Using the records that appear below, write out exactly the lines from the one with "of lung adenocarcinoma" through the one with "staining of benign", keeping both end lines.

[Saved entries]
- - - -

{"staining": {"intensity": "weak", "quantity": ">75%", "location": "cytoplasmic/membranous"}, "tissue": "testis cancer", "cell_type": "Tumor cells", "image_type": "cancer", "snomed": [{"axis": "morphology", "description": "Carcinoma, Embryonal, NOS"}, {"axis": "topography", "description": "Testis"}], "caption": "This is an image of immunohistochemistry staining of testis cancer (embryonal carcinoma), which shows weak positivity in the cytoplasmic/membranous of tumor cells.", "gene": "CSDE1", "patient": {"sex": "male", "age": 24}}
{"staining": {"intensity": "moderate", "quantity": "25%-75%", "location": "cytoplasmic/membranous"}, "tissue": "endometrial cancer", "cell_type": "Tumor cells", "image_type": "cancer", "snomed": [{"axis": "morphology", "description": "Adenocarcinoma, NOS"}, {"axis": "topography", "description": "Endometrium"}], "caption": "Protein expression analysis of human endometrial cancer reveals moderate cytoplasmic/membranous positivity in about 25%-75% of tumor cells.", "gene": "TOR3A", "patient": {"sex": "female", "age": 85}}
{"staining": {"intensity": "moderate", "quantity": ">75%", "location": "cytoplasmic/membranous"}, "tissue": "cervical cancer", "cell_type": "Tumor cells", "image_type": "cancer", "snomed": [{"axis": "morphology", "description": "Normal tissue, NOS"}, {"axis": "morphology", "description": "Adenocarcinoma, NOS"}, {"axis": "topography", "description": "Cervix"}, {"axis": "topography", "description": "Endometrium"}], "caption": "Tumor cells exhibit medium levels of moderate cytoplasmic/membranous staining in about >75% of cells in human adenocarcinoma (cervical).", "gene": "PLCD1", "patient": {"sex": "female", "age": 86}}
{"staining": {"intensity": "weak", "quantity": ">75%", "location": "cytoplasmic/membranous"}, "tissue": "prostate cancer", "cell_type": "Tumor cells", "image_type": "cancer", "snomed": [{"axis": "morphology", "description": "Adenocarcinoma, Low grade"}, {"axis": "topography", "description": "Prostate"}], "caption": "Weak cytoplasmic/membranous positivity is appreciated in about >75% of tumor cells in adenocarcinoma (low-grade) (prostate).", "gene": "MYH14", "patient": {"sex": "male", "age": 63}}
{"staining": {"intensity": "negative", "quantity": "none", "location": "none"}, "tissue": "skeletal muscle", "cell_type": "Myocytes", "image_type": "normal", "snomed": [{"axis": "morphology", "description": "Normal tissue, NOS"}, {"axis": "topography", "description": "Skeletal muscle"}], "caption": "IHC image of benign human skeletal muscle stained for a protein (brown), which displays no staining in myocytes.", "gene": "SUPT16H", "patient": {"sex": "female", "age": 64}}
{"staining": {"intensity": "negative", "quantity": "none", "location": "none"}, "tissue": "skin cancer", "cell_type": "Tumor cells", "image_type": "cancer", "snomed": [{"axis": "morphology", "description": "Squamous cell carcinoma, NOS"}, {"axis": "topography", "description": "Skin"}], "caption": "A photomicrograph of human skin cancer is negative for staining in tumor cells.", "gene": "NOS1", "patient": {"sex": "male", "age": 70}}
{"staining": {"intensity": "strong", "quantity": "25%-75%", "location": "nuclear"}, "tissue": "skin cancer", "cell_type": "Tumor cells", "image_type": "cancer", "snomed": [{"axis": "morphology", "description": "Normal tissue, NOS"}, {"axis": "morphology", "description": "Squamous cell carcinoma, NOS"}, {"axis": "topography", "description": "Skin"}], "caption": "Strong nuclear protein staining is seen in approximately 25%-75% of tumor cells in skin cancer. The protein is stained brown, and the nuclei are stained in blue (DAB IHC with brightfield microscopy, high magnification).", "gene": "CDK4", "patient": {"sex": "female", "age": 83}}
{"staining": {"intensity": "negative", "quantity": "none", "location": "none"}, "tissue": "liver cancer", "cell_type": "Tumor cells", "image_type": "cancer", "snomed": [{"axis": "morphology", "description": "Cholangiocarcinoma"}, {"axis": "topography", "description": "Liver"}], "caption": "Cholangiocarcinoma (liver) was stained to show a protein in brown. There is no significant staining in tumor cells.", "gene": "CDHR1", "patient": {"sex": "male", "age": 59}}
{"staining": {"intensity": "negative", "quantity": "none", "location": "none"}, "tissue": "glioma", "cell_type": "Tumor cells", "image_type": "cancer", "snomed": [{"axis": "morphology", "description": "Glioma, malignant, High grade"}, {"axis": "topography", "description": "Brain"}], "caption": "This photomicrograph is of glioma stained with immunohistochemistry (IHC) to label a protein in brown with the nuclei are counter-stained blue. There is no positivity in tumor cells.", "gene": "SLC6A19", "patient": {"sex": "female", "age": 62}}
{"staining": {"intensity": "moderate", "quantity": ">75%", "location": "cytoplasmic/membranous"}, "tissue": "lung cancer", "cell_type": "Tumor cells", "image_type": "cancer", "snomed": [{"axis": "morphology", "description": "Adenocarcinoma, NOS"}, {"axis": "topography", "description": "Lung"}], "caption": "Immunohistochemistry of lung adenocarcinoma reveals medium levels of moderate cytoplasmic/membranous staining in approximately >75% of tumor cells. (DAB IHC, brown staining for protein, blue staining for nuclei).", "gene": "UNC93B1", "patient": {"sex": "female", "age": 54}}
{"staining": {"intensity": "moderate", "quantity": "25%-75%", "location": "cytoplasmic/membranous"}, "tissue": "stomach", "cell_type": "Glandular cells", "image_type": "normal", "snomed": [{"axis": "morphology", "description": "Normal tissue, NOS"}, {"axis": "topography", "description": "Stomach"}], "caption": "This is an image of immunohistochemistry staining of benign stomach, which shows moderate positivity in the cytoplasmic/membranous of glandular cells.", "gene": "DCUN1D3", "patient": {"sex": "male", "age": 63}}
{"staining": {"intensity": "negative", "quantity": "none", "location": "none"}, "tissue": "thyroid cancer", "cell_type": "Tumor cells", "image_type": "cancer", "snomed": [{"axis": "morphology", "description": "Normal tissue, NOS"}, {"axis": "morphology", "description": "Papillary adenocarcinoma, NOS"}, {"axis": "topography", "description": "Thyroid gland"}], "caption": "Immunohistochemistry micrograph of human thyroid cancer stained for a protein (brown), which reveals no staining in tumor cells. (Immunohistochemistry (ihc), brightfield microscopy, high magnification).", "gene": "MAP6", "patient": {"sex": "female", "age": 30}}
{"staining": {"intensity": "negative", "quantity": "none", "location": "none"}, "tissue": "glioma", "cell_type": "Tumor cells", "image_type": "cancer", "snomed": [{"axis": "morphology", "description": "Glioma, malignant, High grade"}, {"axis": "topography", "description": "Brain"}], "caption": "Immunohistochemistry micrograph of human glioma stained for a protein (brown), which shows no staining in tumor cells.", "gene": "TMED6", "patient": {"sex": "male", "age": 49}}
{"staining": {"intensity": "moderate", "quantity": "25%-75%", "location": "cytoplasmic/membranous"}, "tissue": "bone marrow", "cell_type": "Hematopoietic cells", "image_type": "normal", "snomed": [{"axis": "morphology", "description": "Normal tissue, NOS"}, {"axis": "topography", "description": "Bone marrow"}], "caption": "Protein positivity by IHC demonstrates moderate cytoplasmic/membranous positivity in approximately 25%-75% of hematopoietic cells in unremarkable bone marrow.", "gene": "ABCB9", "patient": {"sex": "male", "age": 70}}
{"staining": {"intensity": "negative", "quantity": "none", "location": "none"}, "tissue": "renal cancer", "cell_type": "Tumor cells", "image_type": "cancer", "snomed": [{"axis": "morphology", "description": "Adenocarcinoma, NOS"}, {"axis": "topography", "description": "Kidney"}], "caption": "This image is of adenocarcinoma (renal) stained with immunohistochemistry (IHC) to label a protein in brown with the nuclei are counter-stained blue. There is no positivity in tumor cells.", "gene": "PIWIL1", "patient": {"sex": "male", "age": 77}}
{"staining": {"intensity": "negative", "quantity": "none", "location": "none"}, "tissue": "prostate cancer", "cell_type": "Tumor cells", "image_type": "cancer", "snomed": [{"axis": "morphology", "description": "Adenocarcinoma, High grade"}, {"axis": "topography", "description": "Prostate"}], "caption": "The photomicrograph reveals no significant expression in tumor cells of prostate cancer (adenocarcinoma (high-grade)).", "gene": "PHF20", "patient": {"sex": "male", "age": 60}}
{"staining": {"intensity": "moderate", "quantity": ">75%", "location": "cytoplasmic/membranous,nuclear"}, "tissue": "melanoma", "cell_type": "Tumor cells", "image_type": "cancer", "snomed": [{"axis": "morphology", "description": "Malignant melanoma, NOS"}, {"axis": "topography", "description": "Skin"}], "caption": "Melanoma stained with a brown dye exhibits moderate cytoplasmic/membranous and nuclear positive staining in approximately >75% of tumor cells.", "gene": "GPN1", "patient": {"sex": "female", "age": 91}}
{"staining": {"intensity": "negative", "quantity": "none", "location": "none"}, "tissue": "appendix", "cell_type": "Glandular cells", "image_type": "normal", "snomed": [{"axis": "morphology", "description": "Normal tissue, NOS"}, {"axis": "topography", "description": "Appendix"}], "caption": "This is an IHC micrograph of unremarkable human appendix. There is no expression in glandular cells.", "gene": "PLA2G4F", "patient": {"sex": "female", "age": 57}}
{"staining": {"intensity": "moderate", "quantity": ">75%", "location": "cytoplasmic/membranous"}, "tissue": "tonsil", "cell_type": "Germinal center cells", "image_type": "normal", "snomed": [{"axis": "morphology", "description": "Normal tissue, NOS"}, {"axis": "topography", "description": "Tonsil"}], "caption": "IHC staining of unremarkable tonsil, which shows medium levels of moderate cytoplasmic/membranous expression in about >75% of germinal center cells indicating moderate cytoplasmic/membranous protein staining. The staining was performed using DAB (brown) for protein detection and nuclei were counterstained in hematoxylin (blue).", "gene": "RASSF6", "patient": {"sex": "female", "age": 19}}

- - - -

■ **Answer below**:
{"staining": {"intensity": "moderate", "quantity": ">75%", "location": "cytoplasmic/membranous"}, "tissue": "lung cancer", "cell_type": "Tumor cells", "image_type": "cancer", "snomed": [{"axis": "morphology", "description": "Adenocarcinoma, NOS"}, {"axis": "topography", "description": "Lung"}], "caption": "Immunohistochemistry of lung adenocarcinoma reveals medium levels of moderate cytoplasmic/membranous staining in approximately >75% of tumor cells. (DAB IHC, brown staining for protein, blue staining for nuclei).", "gene": "UNC93B1", "patient": {"sex": "female", "age": 54}}
{"staining": {"intensity": "moderate", "quantity": "25%-75%", "location": "cytoplasmic/membranous"}, "tissue": "stomach", "cell_type": "Glandular cells", "image_type": "normal", "snomed": [{"axis": "morphology", "description": "Normal tissue, NOS"}, {"axis": "topography", "description": "Stomach"}], "caption": "This is an image of immunohistochemistry staining of benign stomach, which shows moderate positivity in the cytoplasmic/membranous of glandular cells.", "gene": "DCUN1D3", "patient": {"sex": "male", "age": 63}}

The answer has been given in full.